## [Problem statement]
If an entry holds a picture, skip the picture but copy everything else exactly.
Exercise materials Start Marker
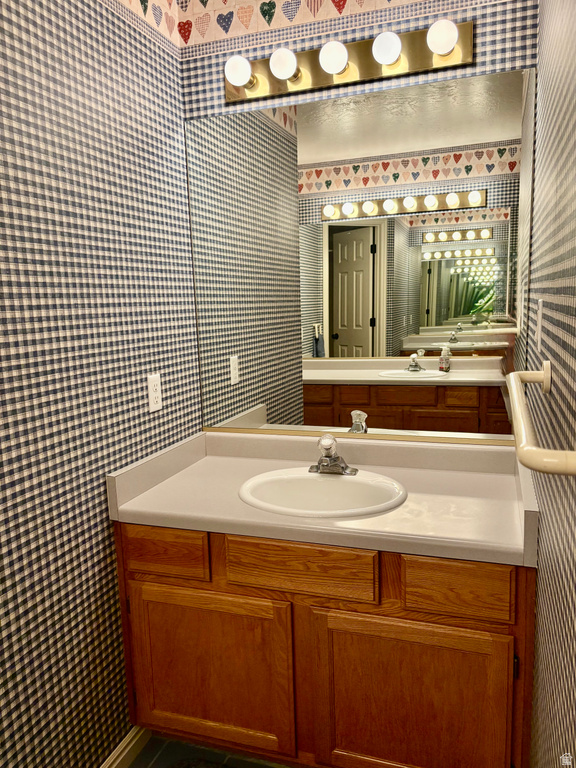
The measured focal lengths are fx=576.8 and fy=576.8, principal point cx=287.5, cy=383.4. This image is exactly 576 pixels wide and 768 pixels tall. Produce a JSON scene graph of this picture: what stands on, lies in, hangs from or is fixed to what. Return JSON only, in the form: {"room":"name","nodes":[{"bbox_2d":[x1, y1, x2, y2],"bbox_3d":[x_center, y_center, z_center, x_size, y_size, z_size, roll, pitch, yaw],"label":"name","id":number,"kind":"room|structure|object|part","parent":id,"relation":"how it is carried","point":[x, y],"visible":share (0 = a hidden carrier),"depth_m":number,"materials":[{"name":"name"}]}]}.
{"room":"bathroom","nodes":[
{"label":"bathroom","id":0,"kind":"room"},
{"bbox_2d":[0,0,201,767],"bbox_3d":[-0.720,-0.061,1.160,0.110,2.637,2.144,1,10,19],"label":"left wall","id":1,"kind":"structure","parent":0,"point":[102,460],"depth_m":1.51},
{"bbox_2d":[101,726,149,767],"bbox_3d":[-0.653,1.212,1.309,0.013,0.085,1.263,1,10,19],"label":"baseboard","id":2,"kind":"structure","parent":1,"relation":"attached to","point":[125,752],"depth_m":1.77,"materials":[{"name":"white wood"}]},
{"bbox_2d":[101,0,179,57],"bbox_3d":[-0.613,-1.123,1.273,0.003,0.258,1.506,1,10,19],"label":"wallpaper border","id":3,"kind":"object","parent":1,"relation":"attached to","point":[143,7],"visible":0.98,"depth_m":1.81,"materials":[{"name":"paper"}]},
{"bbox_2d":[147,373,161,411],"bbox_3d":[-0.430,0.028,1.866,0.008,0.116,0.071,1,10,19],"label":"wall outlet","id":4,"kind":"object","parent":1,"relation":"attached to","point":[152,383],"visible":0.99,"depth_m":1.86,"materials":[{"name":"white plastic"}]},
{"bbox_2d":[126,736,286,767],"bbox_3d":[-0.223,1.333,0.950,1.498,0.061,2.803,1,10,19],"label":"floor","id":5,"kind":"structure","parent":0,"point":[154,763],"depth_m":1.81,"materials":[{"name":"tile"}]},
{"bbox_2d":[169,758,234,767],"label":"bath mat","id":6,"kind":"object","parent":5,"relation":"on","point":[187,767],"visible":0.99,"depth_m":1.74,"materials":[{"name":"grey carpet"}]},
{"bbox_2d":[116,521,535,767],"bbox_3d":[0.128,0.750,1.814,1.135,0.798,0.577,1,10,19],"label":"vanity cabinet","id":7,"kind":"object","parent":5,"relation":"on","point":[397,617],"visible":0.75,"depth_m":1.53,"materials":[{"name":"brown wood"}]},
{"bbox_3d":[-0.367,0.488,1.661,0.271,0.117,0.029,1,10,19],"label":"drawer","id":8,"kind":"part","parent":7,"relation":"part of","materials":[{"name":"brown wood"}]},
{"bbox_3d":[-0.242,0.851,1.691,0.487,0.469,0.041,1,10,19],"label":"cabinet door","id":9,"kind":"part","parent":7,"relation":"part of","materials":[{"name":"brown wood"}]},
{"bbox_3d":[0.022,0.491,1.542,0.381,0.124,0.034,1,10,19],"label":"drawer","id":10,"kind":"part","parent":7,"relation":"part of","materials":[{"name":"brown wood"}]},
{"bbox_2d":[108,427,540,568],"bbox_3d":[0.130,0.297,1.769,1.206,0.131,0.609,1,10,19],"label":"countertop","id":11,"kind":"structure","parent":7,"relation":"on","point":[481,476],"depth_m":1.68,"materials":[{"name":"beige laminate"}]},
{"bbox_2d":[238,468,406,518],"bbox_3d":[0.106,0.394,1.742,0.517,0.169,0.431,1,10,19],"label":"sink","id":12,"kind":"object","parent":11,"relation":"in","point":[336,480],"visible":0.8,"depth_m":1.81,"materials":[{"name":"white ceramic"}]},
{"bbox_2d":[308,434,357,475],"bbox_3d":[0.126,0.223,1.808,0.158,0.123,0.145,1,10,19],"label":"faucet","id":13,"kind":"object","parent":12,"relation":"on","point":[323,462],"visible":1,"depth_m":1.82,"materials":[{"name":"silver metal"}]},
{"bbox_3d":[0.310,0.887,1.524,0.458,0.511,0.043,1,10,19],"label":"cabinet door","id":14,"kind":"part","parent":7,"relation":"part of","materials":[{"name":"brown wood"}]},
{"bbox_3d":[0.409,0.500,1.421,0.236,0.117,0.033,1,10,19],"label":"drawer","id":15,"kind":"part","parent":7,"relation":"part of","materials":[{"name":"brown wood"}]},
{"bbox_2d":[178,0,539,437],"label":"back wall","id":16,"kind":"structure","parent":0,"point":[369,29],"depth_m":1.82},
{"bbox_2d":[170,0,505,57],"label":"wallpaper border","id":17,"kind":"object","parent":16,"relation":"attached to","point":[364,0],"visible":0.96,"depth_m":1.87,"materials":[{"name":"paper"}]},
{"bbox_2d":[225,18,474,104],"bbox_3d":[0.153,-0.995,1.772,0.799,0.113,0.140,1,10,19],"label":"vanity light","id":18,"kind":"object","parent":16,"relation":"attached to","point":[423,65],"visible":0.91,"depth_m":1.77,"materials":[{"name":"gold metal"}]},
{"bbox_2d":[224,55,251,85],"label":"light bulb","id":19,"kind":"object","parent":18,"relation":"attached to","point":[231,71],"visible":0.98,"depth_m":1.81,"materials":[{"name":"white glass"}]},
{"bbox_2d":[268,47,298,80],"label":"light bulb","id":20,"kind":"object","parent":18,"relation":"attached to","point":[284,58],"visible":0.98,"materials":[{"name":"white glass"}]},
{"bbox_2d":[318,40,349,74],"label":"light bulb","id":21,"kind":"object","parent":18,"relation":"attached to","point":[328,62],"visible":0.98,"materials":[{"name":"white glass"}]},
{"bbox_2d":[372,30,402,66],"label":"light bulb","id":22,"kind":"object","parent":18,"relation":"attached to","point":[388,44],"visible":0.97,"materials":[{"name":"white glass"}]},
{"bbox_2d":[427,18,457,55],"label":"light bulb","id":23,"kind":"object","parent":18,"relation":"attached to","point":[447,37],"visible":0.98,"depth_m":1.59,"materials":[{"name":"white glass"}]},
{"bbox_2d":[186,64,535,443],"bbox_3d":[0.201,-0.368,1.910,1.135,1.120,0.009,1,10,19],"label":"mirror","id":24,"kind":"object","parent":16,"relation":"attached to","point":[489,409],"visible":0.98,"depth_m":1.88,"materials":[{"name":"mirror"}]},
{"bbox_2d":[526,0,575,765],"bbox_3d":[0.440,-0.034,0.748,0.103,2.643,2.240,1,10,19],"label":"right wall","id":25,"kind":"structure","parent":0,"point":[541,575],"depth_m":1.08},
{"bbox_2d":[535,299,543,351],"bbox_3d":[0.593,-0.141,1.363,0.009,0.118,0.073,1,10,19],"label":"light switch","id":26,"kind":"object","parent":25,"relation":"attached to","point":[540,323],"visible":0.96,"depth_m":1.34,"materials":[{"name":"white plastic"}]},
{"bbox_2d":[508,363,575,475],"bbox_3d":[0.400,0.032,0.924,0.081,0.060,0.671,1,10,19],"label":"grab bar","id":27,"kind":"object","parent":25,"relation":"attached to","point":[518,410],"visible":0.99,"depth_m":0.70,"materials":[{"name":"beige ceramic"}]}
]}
Exercise materials End Marker
## [Written response]
The measured focal lengths are fx=576.8 and fy=576.8, principal point cx=287.5, cy=383.4. This image is exactly 576 pixels wide and 768 pixels tall. Produce a JSON scene graph of this picture: what stands on, lies in, hangs from or is fixed to what. Return JSON only, in the form: {"room":"name","nodes":[{"bbox_2d":[x1, y1, x2, y2],"bbox_3d":[x_center, y_center, z_center, x_size, y_size, z_size, roll, pitch, yaw],"label":"name","id":number,"kind":"room|structure|object|part","parent":id,"relation":"how it is carried","point":[x, y],"visible":share (0 = a hidden carrier),"depth_m":number,"materials":[{"name":"name"}]}]}.
{"room":"bathroom","nodes":[
{"label":"bathroom","id":0,"kind":"room"},
{"bbox_2d":[0,0,201,767],"bbox_3d":[-0.720,-0.061,1.160,0.110,2.637,2.144,1,10,19],"label":"left wall","id":1,"kind":"structure","parent":0,"point":[102,460],"depth_m":1.51},
{"bbox_2d":[101,726,149,767],"bbox_3d":[-0.653,1.212,1.309,0.013,0.085,1.263,1,10,19],"label":"baseboard","id":2,"kind":"structure","parent":1,"relation":"attached to","point":[125,752],"depth_m":1.77,"materials":[{"name":"white wood"}]},
{"bbox_2d":[101,0,179,57],"bbox_3d":[-0.613,-1.123,1.273,0.003,0.258,1.506,1,10,19],"label":"wallpaper border","id":3,"kind":"object","parent":1,"relation":"attached to","point":[143,7],"visible":0.98,"depth_m":1.81,"materials":[{"name":"paper"}]},
{"bbox_2d":[147,373,161,411],"bbox_3d":[-0.430,0.028,1.866,0.008,0.116,0.071,1,10,19],"label":"wall outlet","id":4,"kind":"object","parent":1,"relation":"attached to","point":[152,383],"visible":0.99,"depth_m":1.86,"materials":[{"name":"white plastic"}]},
{"bbox_2d":[126,736,286,767],"bbox_3d":[-0.223,1.333,0.950,1.498,0.061,2.803,1,10,19],"label":"floor","id":5,"kind":"structure","parent":0,"point":[154,763],"depth_m":1.81,"materials":[{"name":"tile"}]},
{"bbox_2d":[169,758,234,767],"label":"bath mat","id":6,"kind":"object","parent":5,"relation":"on","point":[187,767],"visible":0.99,"depth_m":1.74,"materials":[{"name":"grey carpet"}]},
{"bbox_2d":[116,521,535,767],"bbox_3d":[0.128,0.750,1.814,1.135,0.798,0.577,1,10,19],"label":"vanity cabinet","id":7,"kind":"object","parent":5,"relation":"on","point":[397,617],"visible":0.75,"depth_m":1.53,"materials":[{"name":"brown wood"}]},
{"bbox_3d":[-0.367,0.488,1.661,0.271,0.117,0.029,1,10,19],"label":"drawer","id":8,"kind":"part","parent":7,"relation":"part of","materials":[{"name":"brown wood"}]},
{"bbox_3d":[-0.242,0.851,1.691,0.487,0.469,0.041,1,10,19],"label":"cabinet door","id":9,"kind":"part","parent":7,"relation":"part of","materials":[{"name":"brown wood"}]},
{"bbox_3d":[0.022,0.491,1.542,0.381,0.124,0.034,1,10,19],"label":"drawer","id":10,"kind":"part","parent":7,"relation":"part of","materials":[{"name":"brown wood"}]},
{"bbox_2d":[108,427,540,568],"bbox_3d":[0.130,0.297,1.769,1.206,0.131,0.609,1,10,19],"label":"countertop","id":11,"kind":"structure","parent":7,"relation":"on","point":[481,476],"depth_m":1.68,"materials":[{"name":"beige laminate"}]},
{"bbox_2d":[238,468,406,518],"bbox_3d":[0.106,0.394,1.742,0.517,0.169,0.431,1,10,19],"label":"sink","id":12,"kind":"object","parent":11,"relation":"in","point":[336,480],"visible":0.8,"depth_m":1.81,"materials":[{"name":"white ceramic"}]},
{"bbox_2d":[308,434,357,475],"bbox_3d":[0.126,0.223,1.808,0.158,0.123,0.145,1,10,19],"label":"faucet","id":13,"kind":"object","parent":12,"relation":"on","point":[323,462],"visible":1,"depth_m":1.82,"materials":[{"name":"silver metal"}]},
{"bbox_3d":[0.310,0.887,1.524,0.458,0.511,0.043,1,10,19],"label":"cabinet door","id":14,"kind":"part","parent":7,"relation":"part of","materials":[{"name":"brown wood"}]},
{"bbox_3d":[0.409,0.500,1.421,0.236,0.117,0.033,1,10,19],"label":"drawer","id":15,"kind":"part","parent":7,"relation":"part of","materials":[{"name":"brown wood"}]},
{"bbox_2d":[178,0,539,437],"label":"back wall","id":16,"kind":"structure","parent":0,"point":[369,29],"depth_m":1.82},
{"bbox_2d":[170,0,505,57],"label":"wallpaper border","id":17,"kind":"object","parent":16,"relation":"attached to","point":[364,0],"visible":0.96,"depth_m":1.87,"materials":[{"name":"paper"}]},
{"bbox_2d":[225,18,474,104],"bbox_3d":[0.153,-0.995,1.772,0.799,0.113,0.140,1,10,19],"label":"vanity light","id":18,"kind":"object","parent":16,"relation":"attached to","point":[423,65],"visible":0.91,"depth_m":1.77,"materials":[{"name":"gold metal"}]},
{"bbox_2d":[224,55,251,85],"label":"light bulb","id":19,"kind":"object","parent":18,"relation":"attached to","point":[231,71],"visible":0.98,"depth_m":1.81,"materials":[{"name":"white glass"}]},
{"bbox_2d":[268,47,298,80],"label":"light bulb","id":20,"kind":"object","parent":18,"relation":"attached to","point":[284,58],"visible":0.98,"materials":[{"name":"white glass"}]},
{"bbox_2d":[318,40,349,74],"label":"light bulb","id":21,"kind":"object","parent":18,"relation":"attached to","point":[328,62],"visible":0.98,"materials":[{"name":"white glass"}]},
{"bbox_2d":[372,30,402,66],"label":"light bulb","id":22,"kind":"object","parent":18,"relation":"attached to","point":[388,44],"visible":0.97,"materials":[{"name":"white glass"}]},
{"bbox_2d":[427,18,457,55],"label":"light bulb","id":23,"kind":"object","parent":18,"relation":"attached to","point":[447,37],"visible":0.98,"depth_m":1.59,"materials":[{"name":"white glass"}]},
{"bbox_2d":[186,64,535,443],"bbox_3d":[0.201,-0.368,1.910,1.135,1.120,0.009,1,10,19],"label":"mirror","id":24,"kind":"object","parent":16,"relation":"attached to","point":[489,409],"visible":0.98,"depth_m":1.88,"materials":[{"name":"mirror"}]},
{"bbox_2d":[526,0,575,765],"bbox_3d":[0.440,-0.034,0.748,0.103,2.643,2.240,1,10,19],"label":"right wall","id":25,"kind":"structure","parent":0,"point":[541,575],"depth_m":1.08},
{"bbox_2d":[535,299,543,351],"bbox_3d":[0.593,-0.141,1.363,0.009,0.118,0.073,1,10,19],"label":"light switch","id":26,"kind":"object","parent":25,"relation":"attached to","point":[540,323],"visible":0.96,"depth_m":1.34,"materials":[{"name":"white plastic"}]},
{"bbox_2d":[508,363,575,475],"bbox_3d":[0.400,0.032,0.924,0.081,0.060,0.671,1,10,19],"label":"grab bar","id":27,"kind":"object","parent":25,"relation":"attached to","point":[518,410],"visible":0.99,"depth_m":0.70,"materials":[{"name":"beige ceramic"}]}
]}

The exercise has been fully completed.